• Exercise material
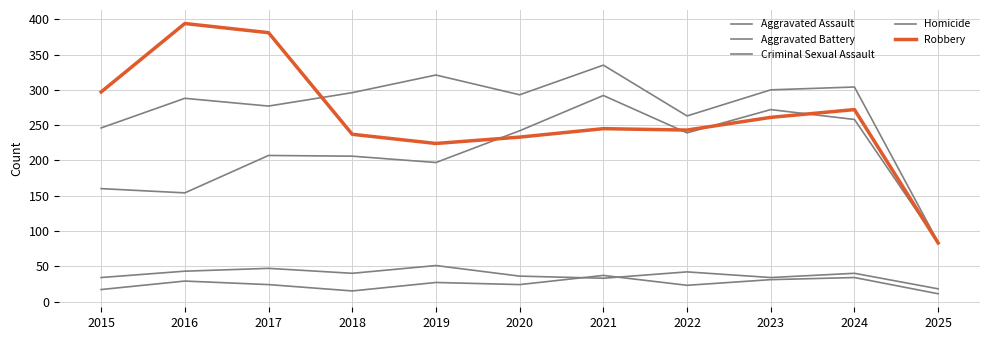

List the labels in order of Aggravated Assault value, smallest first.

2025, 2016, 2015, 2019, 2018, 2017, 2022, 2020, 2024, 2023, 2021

...

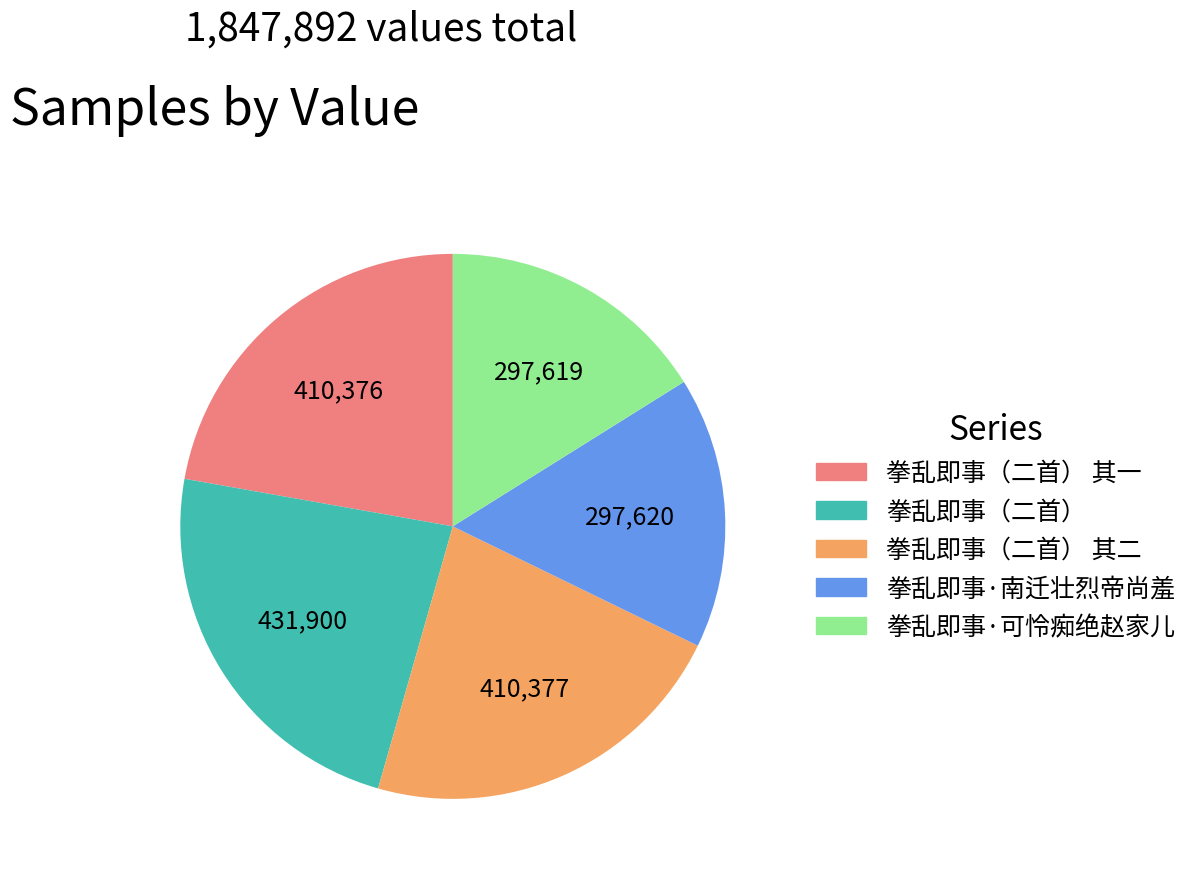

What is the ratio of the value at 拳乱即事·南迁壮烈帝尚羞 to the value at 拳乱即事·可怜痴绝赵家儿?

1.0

* * *

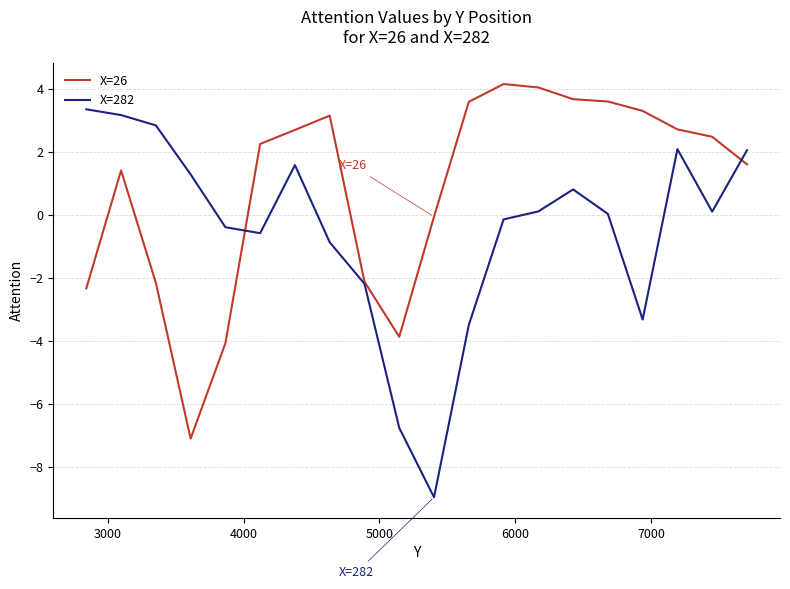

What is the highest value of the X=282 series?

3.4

• Job item
Please pull out every line of the listing above that contains the string "What". Case counts, so only matches with the same capitalization qualify.

• Reply to the task
What is the ratio of the value at 拳乱即事·南迁壮烈帝尚羞 to the value at 拳乱即事·可怜痴绝赵家儿?
What is the highest value of the X=282 series?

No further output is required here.